_WHAT IS NEEDED_
The pictures do not belong in the copy. Restate all of the records word for word.

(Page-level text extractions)
+++
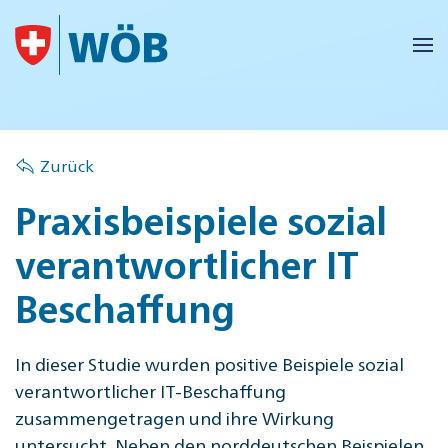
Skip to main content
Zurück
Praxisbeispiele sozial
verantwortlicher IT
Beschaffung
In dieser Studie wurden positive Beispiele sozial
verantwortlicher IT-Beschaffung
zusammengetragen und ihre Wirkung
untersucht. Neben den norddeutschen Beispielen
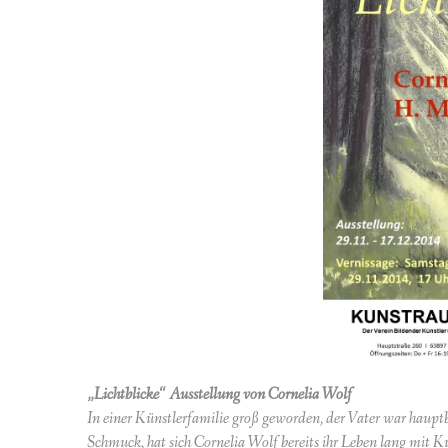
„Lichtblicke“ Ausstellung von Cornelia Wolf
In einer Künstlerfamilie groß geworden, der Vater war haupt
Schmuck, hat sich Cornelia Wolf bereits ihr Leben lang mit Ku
+++
_ANSWER TO THE PROBLEM_
Skip to main content
Zurück
Praxisbeispiele sozial
verantwortlicher IT
Beschaffung
In dieser Studie wurden positive Beispiele sozial
verantwortlicher IT-Beschaffung
zusammengetragen und ihre Wirkung
untersucht. Neben den norddeutschen Beispielen
„Lichtblicke“ Ausstellung von Cornelia Wolf
In einer Künstlerfamilie groß geworden, der Vater war haupt
Schmuck, hat sich Cornelia Wolf bereits ihr Leben lang mit Ku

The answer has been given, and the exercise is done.